There’s a barely perceptible something about the way Hughes delivers the story, which suggests that it’s been retold, refined many times over. Life crafted into art. Greg protests: “It sounds stupid — like it’s not real — but it’s really true. Actually, she [Tessa] just told me a few weeks ago that she was going to sit down on this bench but changed her mind because it was wet. So the whole band came about because a bench was wet, and she came to talk to me because I was the only person there.” Do you believe in fate, then? “I don’t really. I just believe in… luck.”

The absent Tessa is, in a sense, the face of the band. In the video for the single, ‘Cuckoo’ (released earlier this summer), she emerges out of a holographic miasma, the camera lingering as a pair of anonymous male hands reach out to stroke her neck. The other band members blur and flicker further out of focus. We ask Hughes if he’s happy with this set-up. “Yeah. For sure, yeah.” Has it been modelled on that of any other bands? “No, I’m just a little bit nervous, and so I thought, y’know, you’re a girl, you’re pretty, you stay there, you get photographed, so, umm, I’m happy being in the background.” If she were around to listen, it’s hard to imagine Tessa not feeling a bit aggrieved by all this. Does she share in the songwriting process? “It’s just myself, but Tessa sings… so therein lies the collaboration.”

Still Corners’ Tessa Murray, Greg Hughes not pictured doing his genius thing in the background

Creatures Of An Hour, then, arrives as a mix of songs both old and new, united by a romantic thread that runs throughout (the album’s title comes from a Keats poem). “I was going through this really horrible breakup,” says Greg. “And… I haven’t actually told anyone this, but you look very nice, so I’m going to tell you — you have that very, kind of, understanding vibe.” Please. We’re blushing. “There’s a lot of, like… this sounds really cheesy, but there’s a lot of pain on the record. Like in ‘Demons’, that’s all about wrestling with that kind of stuff. But the chorus is about hope as the seasons change… Yeah, so it’s all about love and pain, I guess.’”

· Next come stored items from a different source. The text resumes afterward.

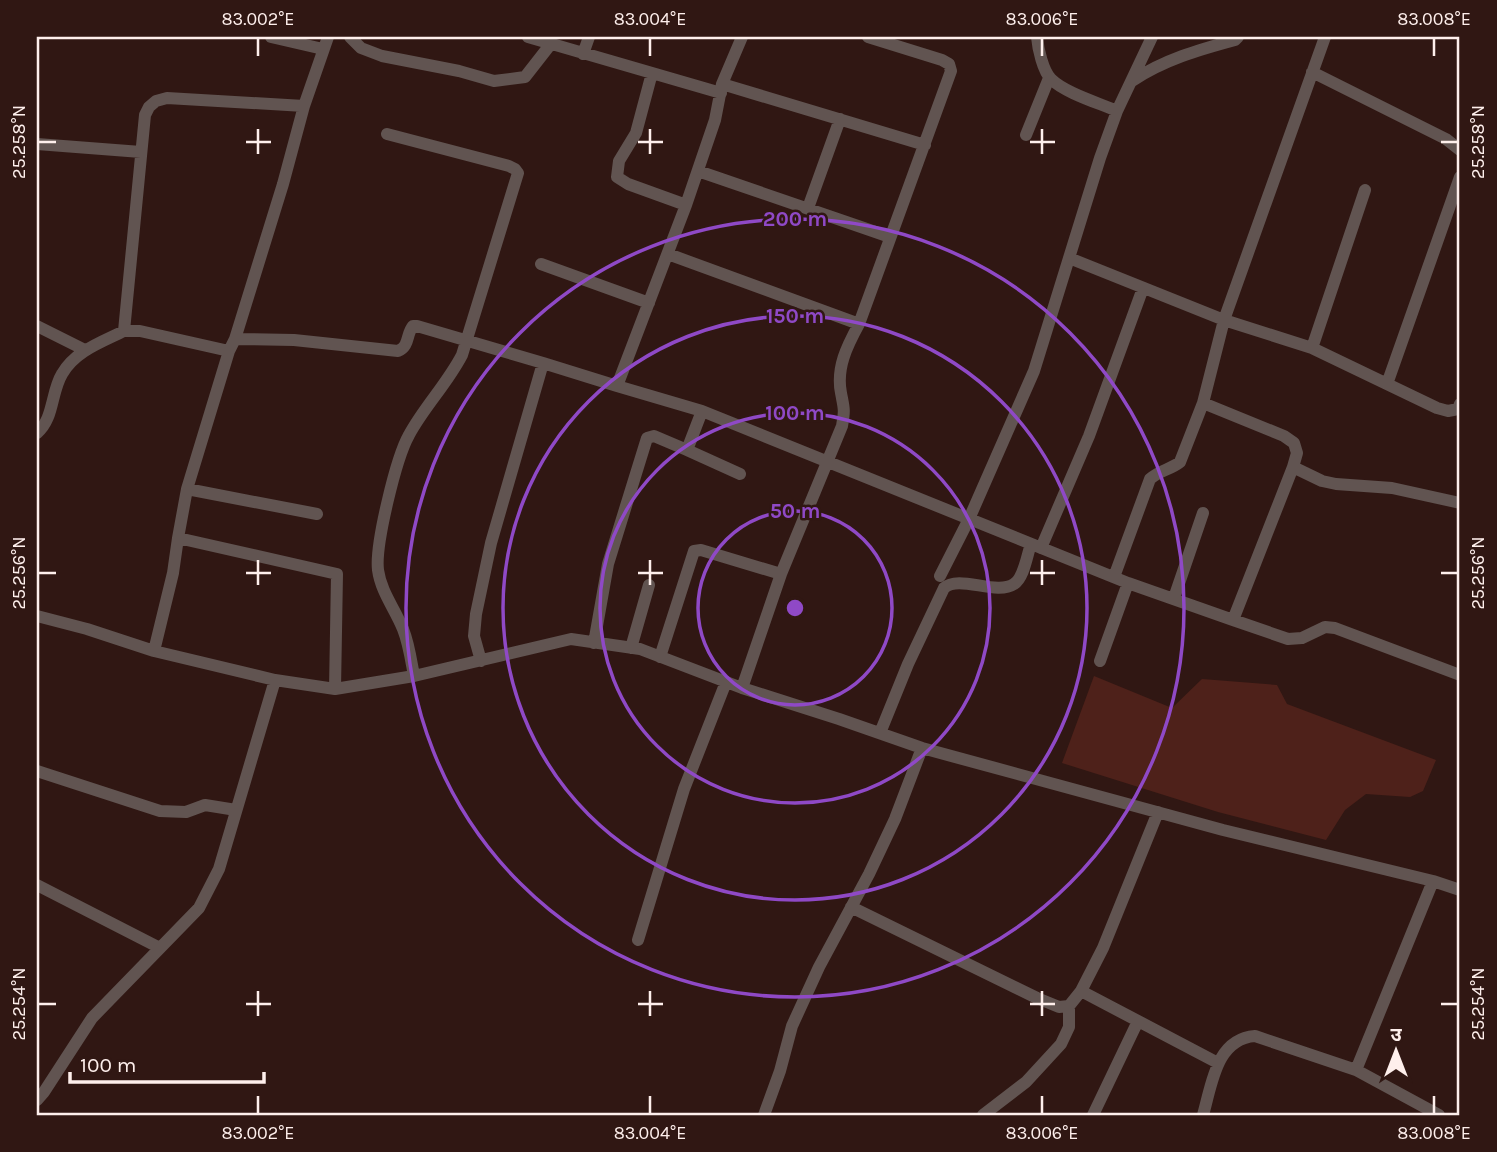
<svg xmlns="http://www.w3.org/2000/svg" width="1497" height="1152" viewBox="0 0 1497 1152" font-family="Karla,'Noto Sans Devanagari',sans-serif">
<rect width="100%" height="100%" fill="#301713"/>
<path fill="#4e211a" d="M1094,676L1172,708L1202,679L1277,685L1287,704L1436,760L1423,791L1410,797L1366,794L1345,810L1326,840L1218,812L1062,763Z"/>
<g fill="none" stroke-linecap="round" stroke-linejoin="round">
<path stroke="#615451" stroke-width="12" d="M271,37L323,49
M350,37L361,48L382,56L459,71L494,81L525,77L550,45
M528,37L721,93
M1037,37C1038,49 1043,71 1051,79C1065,93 1099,103 1117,111
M583,54L589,37
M1312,72L1446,139L1460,150
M652,73L636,133L619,161L617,177L628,184L686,205
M1132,81C1163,60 1198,50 1235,40L1238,37
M722,84L925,145
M387,134L509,166L515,169L518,173L462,355C447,384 424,407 409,435C396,458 375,545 378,570C381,592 395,609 403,629C409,644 411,660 414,676
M1026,135L1049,78
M37,144L141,152
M698,171L890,237
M808,208L840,119
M668,254L859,324L951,71L949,64L942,60L868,37
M1069,258L1224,320L1325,37
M541,264L649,303
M37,326L85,350
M124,331H140L229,351L187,489L317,514
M235,339L294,340L398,351C410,346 406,334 413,326H417L543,363
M1312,348L1437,408L1448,411L1458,409L1460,404
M229,351L235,339L283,184L304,106L328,37
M1387,384L1460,177
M1203,403L1284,436L1294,443L1297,453L1293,467L1322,481L1336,484L1392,488L1460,503
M702,411L1128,583L1233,620L1288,639L1302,638L1325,627L1335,628L1460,675
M37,433C54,419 51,392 62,374C75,351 102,342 124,331L145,115L149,107L156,101L167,98L304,106
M687,450L740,474
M187,489L178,538L337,574L335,689
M1041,548L1089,436L1143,288
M940,576L969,519L1034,371L1100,158L1117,111L1152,37
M1114,577L1150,479C1160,470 1170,470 1180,462L1203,403L1224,320L1312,348L1365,190
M1174,598L1203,513
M37,616L87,629L154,651L275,680L335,689L414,676L571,639L640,649L742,688L839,719L922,748L1223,830L1433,881L1460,890
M1233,620L1293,467
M594,643L608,564L647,438L654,436L687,450L702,411L617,386
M631,648L649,585
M154,651L173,573L178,538
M660,657L694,551L701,550L781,574
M481,661L474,636L476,614L491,543L543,363L617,386L686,205L715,120L722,84L742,37
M1100,661L1128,583
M742,688L781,574L842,426C845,409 844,409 841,393C836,368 847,346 859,324
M880,733L908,664L944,588C959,574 996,596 1014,584C1024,578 1027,555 1031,544
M37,771L160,811L186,812L205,805L236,810
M37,885L160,948
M851,907L1037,998L1059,1007L1069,1006L1081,991L1103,948L1158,812
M638,940L684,789L726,682
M1081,991L1218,1063
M1356,1070L1433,881
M37,1100L44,1092L92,1018L199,908L219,869L275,680
M764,1115L780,1071L792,1026L819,967L869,874L895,819L922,748
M983,1115L1026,1082L1061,1044L1069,1027V1006
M1093,1115L1138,1021
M1203,1115C1212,1084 1216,1039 1255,1036L1356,1070L1439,1115"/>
</g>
<path fill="none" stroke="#feefec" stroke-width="2.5" d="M258,38V56M650,38V56M1042,38V56M1434,38V56M258,129V154M650,129V154M1042,129V154M38,142H56M246,142H271M638,142H663M1030,142H1055M1441,142H1458M258,560V585M650,560V585M1042,560V585M38,573H56M246,573H271M638,573H663M1030,573H1055M1441,573H1458M258,991V1016M650,991V1016M1042,991V1016M38,1004H56M246,1004H271M638,1004H663M1030,1004H1055M1441,1004H1458M258,1096V1114M650,1096V1114M1042,1096V1114M1434,1096V1114"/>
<g fill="none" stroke="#8f49c6" stroke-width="3.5">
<circle cx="795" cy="608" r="97"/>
<circle cx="795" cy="608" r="195"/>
<circle cx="795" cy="608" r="292"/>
<circle cx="795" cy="608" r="389"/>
</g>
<circle cx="795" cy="608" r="10" fill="#8f49c6" stroke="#301713" stroke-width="3.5"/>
<g font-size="21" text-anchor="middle" font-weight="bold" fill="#8f49c6" stroke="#301713" stroke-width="5" stroke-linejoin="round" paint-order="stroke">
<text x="795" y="226">200 m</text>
<text x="795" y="323">150 m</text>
<text x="795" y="420">100 m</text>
<text x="795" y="518">50 m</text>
</g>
<rect width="1497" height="1152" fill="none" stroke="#301713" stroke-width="77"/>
<g transform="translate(1396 1051)" stroke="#301713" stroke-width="5" paint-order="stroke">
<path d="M0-5L12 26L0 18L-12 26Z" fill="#feefec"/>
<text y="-10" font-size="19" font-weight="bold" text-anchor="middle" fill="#feefec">उ</text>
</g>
<path d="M70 1072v10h194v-10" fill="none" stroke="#feefec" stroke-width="3.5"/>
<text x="80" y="1072" font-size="21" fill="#feefec" stroke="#301713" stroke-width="5" paint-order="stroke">100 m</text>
<rect x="38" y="38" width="1420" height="1076" fill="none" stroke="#feefec" stroke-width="2.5"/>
<g font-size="18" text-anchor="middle" fill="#feefec">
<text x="258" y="25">83.002°E</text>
<text x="650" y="25">83.004°E</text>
<text x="1042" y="25">83.006°E</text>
<text x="1434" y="25">83.008°E</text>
<text transform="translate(19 142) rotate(-90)" y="6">25.258°N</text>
<text transform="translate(1478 142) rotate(-90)" y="6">25.258°N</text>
<text transform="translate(19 573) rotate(-90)" y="6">25.256°N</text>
<text transform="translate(1478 573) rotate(-90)" y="6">25.256°N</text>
<text transform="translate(19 1004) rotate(-90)" y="6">25.254°N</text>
<text transform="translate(1478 1004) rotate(-90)" y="6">25.254°N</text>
<text x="258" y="1139">83.002°E</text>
<text x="650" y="1139">83.004°E</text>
<text x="1042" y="1139">83.006°E</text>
<text x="1434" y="1139">83.008°E</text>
</g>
</svg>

Indeed, it was an ill-fated love affair that brought Hughes to London in the first place. “In 2002 I moved here to be with a girl, but it didn’t work out,” he says, before cutting himself off: “God! I sound like all I do is date girls… But I ended up staying here, so…” But do you like it here in London? “I do, it’s cool. But I definitely don’t like it all the time…” At this point, we start to confess our habit of London bus-dreaming, and how conducive Greg’s music is to this (in)activity, before realising that this may sound derogatory. “No, that’s the best compliment I’ve ever had… Because the idea of somebody commuting and listening to the record… Yes, that’s it. Completely. That’s perfect.”

Despite Greg’s professed reservations about the term, Still Corners remain at core a ‘dream pop’ band at a time when discussions about nostalgia in the postmodern context and the filmic oeuvre of David Lynch are very much the order of the day in music. Refreshingly, Greg prefers to wander off-script: ‘I actually really love Woody Allen. He’s my favourite. But he doesn’t match the whole Still Corners thing, I suppose. I’m supposed to say David Lynch, but I just love Woody! He’s hilarious. You should watch Manhattan Murder Mysteries. It’s so funny, you’ll pee yourself…” Even less Still Corners-ish is Hughes’ penchant for internet cat videos, which his dad emails him on a regular basis. Seeing that the band’s projections — made by guitarist Leon Dufficy — often include “a combination of bits of film and bits of movies”, could the source material for the next one, then, be in the proverbial bag?